The following year, an even more aggressive Cool Biz campaign helped save an estimated 1.14 million tons of Carbon dioxide – or two and half times more than in the first year.
The idea also traveled beyond Japan. In 2006, the South Korean Ministry of Environment and the British Trade Union Congress both endorsed the idea.
This summer, the seventh since Cool Biz started, there is an added reason for the Japanese to conserve energy.

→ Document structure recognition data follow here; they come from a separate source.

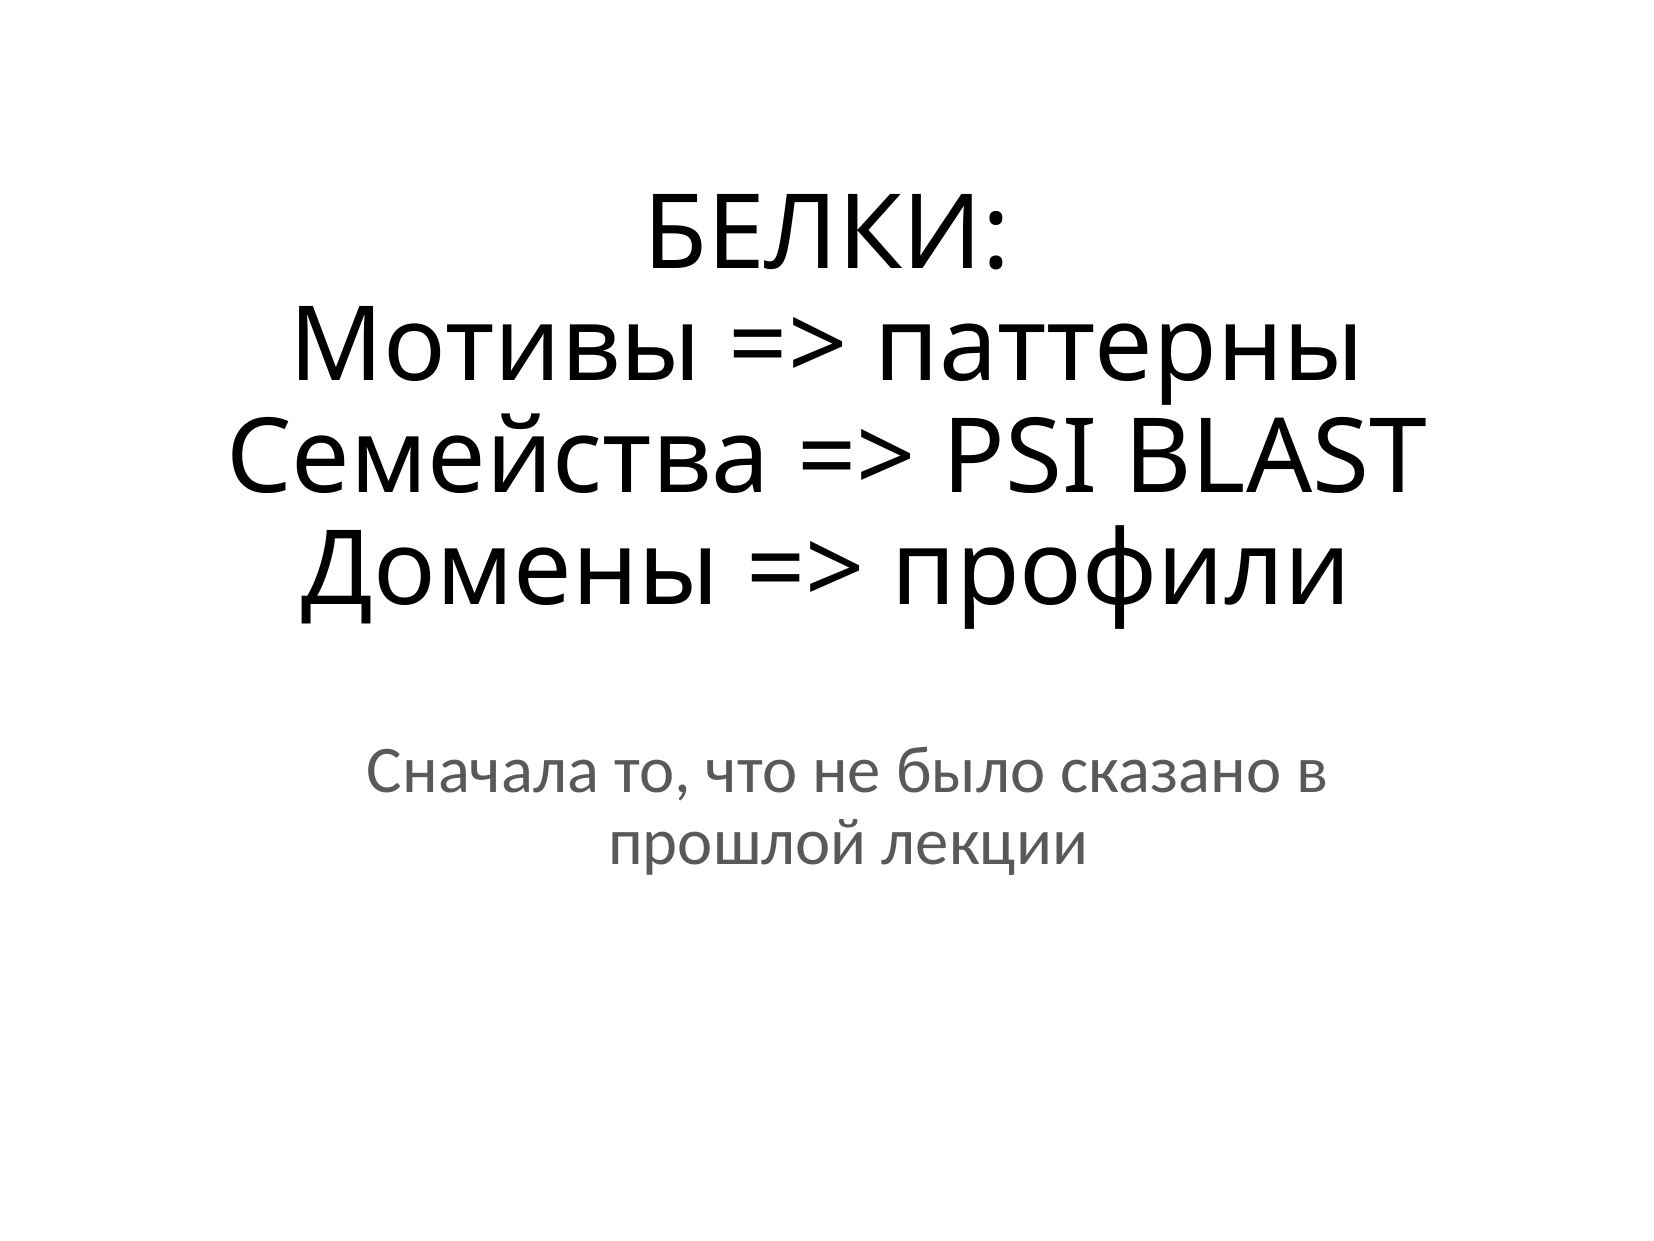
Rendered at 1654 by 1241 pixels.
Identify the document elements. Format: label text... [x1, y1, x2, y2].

subtitle Сначала то, что не было сказано в прошлой лекции [228, 727, 1469, 1027]
title БЕЛКИ: Мотивы => паттерны Семейства => PSI BLAST Домены => профили [206, 109, 1447, 635]
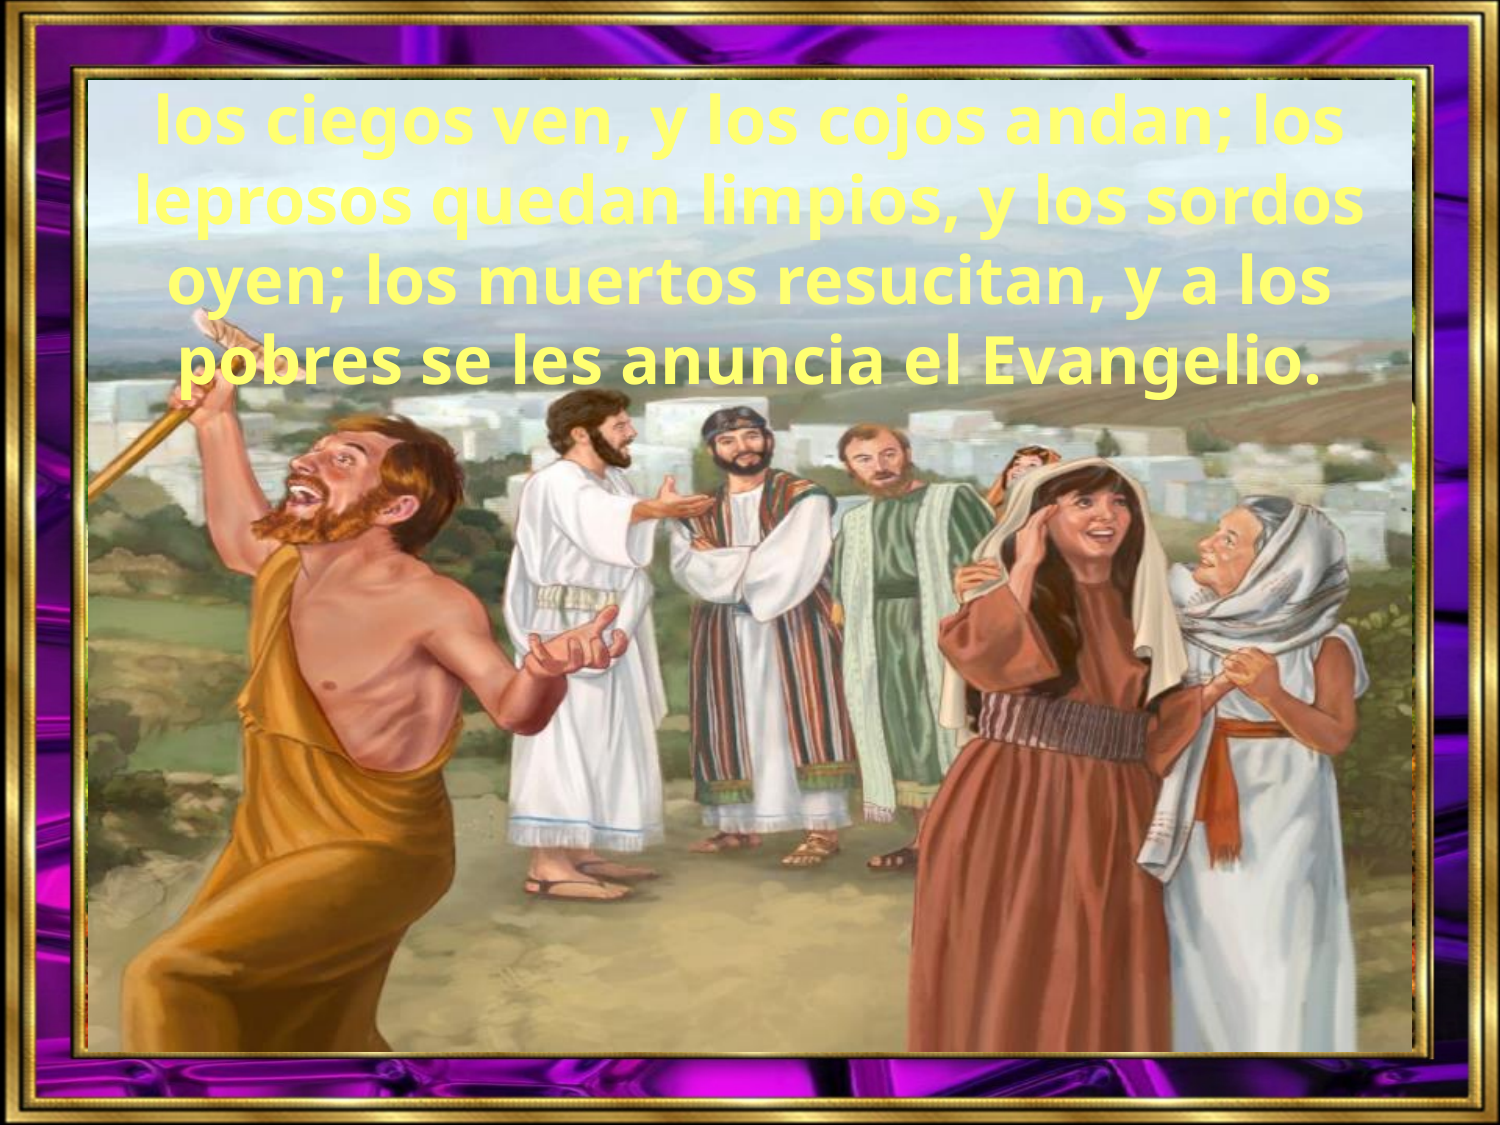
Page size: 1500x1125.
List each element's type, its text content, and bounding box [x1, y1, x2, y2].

As the Asahi Shimbun reported on 28 April 2011: “In what has been dubbed the ‘power-conserving biz’ campaign, many companies plan to conserve energy during the peak summer period in light of expected power shortages caused by the crisis at the Fukushima No. 1 nuclear power plant.”
Meanwhile, the rest of us freeze-happy tropical Asians can evolve our own Cool Biz practices – we don’t need to wait for governments and industry to launch organized campaigns.
For a start, we – as consumers or patrons – can urge those who maintain public-access buildings to observe voluntary upper limits of cooling. Sensitive thermostats can automatically adjust air conditioner operations when temperatures rise above a pre-determined comfortable level.
It all depends on how many of us pause to think. Of course, we can also continue business as usual – and freeze ourselves today for a warmer tomorrow.